Egitto: 'Processo Regeni immotivato'. Ira dell'Italia

Farnesina: 'Parole inaccettabili, piena fiducia nella magistratura italiana'

Nel sostenere che un processo in Italia sarebbe "immotivato", la Procura generale egiziana accredita la tesi secondo la quale imprecisate "parti ostili a Egitto e Italia vogliano sfruttare" il caso di Giulio Regeni "per nuocere alle relazioni" tra i due paesi. Ciò, aggiunge la Procura, sarebbe provato dal luogo del ritrovamento del corpo e dalla scelta del giorno del sequestro e di quello del ritrovamento del cadavere, avvenuto durante una missione economica italiana al Cairo.
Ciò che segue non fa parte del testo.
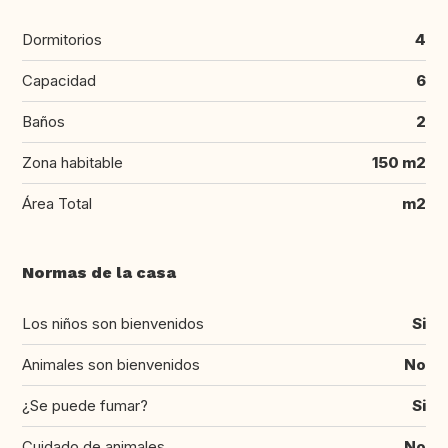
Dormitorios
4
Capacidad
6
Baños
2
Zona habitable
150 m2
Área Total
m2
Normas de la casa
Los niños son bienvenidos
Si
Animales son bienvenidos
No
¿Se puede fumar?
Si
Cuidado de animales
No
"La Farnesina ritiene che quanto affermato dalla Procura Generale egiziana relativamente al tragico omicidio di Giulio Regeni sia inaccettabile". In una nota diffusa in serata la Farnesina ribadisce "di avere piena fiducia nell'operato della magistratura italiana" e che "continuerà ad agire in tutte le Sedi, inclusa l'Unione europea, affinché la verità sul barbaro omicidio di Giulio Regeni possa finalmente emergere". "La Farnesina auspica che la Procura Generale egiziana condivida questa esigenza di verità e fornisca la necessaria collaborazione alla Procura della Repubblica di Roma".